Pre-hospital emergency services are regulated by the Act respecting pre-hospital emergency services. The objective of pre-hospital emergency services is to ensure that persons in need may at all times obtain an appropriate, efficient and quality response aimed at reducing the mortality and morbidity rate among the recipients of pre-hospital emergency services, according to recognized quality standards.
The Act establishes a framework for the organization of pre-hospital emergency services and fosters their integration into and harmonization with all other health and social services. It also identifies the services to be put in place and the various players, and defines their rights, roles and responsibilities.
Organization of pre-hospital services in the Montérégie
With a territory of 11,074 km2 and a population of close to 1,500,000 people, the Montérégie region is served by 8 ambulance companies with more than 100 vehicles strategically positioned to respond to emergency calls from the population and the healthcare network.
The Montérégie region is subdivided into 24 ambulance service zones. An ambulance service zone is a territory comprised of one or more municipalities in the same socio-sanitary region. More than 980 ambulance technicians/paramedics are trained to respond to the needs of this population.
The pre-hospital sector is in constant evolution. To maintain their skills, the ambulance technicians/paramedics receive the equivalent of 32 hours of training each year.
All interventions that involve medical acts are subject to a quality assurance and continuous improvement process.
The ambulance companies transport more than 120,000 patients each year. Their cases include:
- 1,500 cardiac arrest calls;
- 500 calls involving respiratory assistance;
- 8,000 calls in which medications are administered;
- 350 major trauma calls.
Ambulance service is an essential link in the pre-hospital response chain, and undoubtedly the most familiar.
However, the services provided by first responders (FRs) play an equally important role in ensuring an effective response to any emergency situation.
In the Montérégie region, there are more than 1,500 first responders who are trained to make sure a patient’s condition does not deteriorate while waiting for paramedics to arrive. Consult the map of first responders for the municipalities that offer this service.
First respondents receive 4-16 hours of training each year, and are equipped with a defibrillator, among other equipment.
The Centre de communication santé (or “Groupe Alerte Santé”) coordinates the response calls. In emergencies, it communicates with first responders (if available in the municipality and depending on their level of training) and ambulance technicians/paramedics within the first few seconds of the call.

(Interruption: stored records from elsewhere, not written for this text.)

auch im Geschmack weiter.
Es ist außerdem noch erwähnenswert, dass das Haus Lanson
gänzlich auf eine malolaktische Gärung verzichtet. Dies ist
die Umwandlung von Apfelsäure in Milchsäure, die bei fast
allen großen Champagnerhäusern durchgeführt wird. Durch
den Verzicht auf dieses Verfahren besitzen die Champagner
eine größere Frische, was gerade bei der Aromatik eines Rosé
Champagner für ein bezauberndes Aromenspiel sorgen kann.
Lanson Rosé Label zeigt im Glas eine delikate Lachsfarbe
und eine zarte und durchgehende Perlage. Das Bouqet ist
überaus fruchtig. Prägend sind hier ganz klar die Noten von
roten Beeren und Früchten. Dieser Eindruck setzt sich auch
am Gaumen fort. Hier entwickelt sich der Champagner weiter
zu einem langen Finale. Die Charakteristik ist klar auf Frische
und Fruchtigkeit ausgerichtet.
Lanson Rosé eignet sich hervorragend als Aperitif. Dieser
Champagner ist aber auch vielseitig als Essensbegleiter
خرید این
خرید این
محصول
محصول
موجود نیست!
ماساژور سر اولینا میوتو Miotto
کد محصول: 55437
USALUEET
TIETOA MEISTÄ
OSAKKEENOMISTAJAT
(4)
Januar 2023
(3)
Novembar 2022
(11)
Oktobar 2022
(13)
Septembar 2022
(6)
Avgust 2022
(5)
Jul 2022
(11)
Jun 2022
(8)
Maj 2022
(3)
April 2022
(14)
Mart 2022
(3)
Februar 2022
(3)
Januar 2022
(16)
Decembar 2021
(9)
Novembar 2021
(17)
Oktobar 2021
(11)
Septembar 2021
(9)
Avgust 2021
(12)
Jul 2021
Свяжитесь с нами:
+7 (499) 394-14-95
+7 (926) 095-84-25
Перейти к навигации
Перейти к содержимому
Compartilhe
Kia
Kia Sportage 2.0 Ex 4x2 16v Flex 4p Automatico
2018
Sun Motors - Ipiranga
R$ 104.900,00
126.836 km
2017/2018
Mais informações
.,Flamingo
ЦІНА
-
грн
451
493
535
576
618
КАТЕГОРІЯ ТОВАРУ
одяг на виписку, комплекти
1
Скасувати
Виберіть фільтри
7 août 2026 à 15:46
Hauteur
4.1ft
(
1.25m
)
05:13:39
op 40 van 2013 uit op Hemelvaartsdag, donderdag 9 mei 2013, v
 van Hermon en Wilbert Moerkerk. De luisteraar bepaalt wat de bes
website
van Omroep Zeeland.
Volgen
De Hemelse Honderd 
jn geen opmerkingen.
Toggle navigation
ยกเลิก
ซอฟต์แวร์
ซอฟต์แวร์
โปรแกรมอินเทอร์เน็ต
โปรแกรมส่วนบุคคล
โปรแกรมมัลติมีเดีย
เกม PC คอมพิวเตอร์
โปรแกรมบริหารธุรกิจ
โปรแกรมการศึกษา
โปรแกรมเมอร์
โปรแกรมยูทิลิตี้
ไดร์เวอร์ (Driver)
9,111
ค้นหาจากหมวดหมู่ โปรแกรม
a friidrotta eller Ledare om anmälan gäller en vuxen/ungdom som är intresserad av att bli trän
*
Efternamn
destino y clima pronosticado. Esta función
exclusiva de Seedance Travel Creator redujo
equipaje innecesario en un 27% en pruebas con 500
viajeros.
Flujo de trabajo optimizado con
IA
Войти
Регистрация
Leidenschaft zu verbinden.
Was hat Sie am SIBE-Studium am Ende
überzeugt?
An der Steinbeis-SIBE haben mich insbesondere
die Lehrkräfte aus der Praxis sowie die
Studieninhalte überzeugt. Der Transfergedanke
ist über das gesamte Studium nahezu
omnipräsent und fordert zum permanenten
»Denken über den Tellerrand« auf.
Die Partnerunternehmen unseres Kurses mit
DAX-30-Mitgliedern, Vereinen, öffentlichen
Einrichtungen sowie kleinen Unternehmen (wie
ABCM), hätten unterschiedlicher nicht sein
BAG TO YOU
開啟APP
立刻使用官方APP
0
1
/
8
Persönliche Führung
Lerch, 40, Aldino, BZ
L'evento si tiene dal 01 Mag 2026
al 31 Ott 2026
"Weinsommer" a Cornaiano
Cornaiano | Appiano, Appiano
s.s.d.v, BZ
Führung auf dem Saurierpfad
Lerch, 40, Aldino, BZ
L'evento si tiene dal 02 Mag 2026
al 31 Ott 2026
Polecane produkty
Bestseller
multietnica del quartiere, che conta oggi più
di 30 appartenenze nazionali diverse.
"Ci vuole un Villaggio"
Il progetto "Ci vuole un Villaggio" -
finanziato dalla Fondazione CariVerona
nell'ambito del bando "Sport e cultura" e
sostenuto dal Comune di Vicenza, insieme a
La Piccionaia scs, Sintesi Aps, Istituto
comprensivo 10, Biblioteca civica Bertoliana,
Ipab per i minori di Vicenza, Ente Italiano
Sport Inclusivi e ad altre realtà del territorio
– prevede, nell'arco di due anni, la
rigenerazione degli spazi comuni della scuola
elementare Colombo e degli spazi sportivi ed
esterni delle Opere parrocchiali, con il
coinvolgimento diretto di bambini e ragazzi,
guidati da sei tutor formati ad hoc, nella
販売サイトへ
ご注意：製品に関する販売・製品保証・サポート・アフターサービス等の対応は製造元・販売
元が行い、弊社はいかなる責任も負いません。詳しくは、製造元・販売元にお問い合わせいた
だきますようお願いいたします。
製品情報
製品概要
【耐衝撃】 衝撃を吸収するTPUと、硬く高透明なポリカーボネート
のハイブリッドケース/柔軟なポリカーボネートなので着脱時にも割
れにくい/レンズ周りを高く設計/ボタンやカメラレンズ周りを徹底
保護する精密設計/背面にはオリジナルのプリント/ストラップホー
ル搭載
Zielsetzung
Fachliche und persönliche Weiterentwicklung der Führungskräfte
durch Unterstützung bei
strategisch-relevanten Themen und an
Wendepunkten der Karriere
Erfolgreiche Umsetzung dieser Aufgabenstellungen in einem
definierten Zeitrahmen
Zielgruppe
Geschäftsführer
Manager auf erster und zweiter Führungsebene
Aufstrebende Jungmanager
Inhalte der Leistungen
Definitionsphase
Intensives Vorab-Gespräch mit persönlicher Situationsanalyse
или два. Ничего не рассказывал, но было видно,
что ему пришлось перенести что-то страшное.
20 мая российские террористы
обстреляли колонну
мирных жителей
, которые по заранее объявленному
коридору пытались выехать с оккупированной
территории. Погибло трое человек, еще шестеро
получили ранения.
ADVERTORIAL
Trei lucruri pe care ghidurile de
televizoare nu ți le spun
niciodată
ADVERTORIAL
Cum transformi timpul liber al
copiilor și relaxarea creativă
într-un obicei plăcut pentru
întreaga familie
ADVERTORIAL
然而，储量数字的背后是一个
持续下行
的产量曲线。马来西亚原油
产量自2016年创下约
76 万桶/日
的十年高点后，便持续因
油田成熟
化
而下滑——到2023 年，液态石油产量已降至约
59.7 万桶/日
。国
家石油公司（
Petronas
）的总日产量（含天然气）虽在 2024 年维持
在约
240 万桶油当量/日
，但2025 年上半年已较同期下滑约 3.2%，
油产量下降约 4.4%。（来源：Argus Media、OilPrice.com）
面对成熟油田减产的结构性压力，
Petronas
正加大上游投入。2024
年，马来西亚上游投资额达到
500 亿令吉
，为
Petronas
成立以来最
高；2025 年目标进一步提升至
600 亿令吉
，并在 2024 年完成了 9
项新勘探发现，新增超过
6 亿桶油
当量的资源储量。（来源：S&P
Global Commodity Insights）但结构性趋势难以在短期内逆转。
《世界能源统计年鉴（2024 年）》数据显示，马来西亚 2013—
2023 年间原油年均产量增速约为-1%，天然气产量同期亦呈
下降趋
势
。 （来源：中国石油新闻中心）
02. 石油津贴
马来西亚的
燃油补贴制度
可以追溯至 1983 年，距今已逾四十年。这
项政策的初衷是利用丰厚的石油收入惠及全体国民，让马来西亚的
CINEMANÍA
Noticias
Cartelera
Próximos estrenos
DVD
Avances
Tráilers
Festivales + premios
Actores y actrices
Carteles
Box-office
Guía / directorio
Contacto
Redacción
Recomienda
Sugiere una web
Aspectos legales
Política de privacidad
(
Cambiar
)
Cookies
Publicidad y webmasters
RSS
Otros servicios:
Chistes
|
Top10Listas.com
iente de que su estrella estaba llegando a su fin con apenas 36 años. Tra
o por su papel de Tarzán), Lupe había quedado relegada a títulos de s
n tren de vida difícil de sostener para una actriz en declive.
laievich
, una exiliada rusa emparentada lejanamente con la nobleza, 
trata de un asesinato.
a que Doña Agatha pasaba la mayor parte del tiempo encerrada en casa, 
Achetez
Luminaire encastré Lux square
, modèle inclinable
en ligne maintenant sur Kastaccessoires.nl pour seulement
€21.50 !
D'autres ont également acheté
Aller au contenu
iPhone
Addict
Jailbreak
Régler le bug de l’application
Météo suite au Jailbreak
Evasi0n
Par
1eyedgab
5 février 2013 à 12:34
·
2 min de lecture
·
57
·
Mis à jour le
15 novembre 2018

Finally, the ambulance technicians/paramedics transport patients to the hospital indicated in their medical record or that corresponds to the service structure (map of Montérégie-region hospital catchment areas).
Ambulance companies in the Montérégie
Les Ambulances Michel Crevier inc.
485, boulevard Renault
Beauceville (Québec) G5X 1N5
(Sainte-Hyacinthe – Acton Vale – Bedford – Granby)
592, avenue Sainte-Marie
Saint-Hyacinthe (Québec) J2S 4R5
Ambulances Demers inc.
(Beloeil – Boucherville – Lacolle/Hemmingford – Saint-Jean et Marieville – Farnham)
727, rue Laurier
Beloeil (Québec) J3G 4J7
HRH Services Préhospitaliers inc.
151, avenue de l’Hôtel-Dieu
Sorel-Tracy (Québec) J3P 1M2
Coopérative des techniciens ambulanciers de la Montérégie (CETAM)
(Rigaud-Dorion – Valeyfield – Ormstown – Châteauguay – La Prairie – Longueuil Ouest – Longueuil Est – Saint-Hubert – Saint-Bruno)
1400, rue René Descartes
Saint-Bruno-de-Montarville (Quebec) J3V 0B7
Les Services Préhospitaliers Paraxion inc
(Huntingdon – Waterloo)
309, rue des Entrepreneurs
Montmagny (Québec) G5V 4S9
Kahnawake Fire Brigade Ambulance Service
MCA Akwesasne Mohawk Ambulance
31 Hilltop Drive
Akwesasne (Québec) H0M 1A0
How can I file a complaint?
If you are dissatisfied with the service you received, you can file a complaint with the Comissaire aux plaintes et à la qualité des services of the CISSS de la Montérégie-Centre. You can make your complaint verbally or in writing. The Commissioner has 45 days to respond to you. If you do not receive a response within this time or if you are dissatisfied with the response you received, you can take your complaint to the next level: the Québec Ombudsman.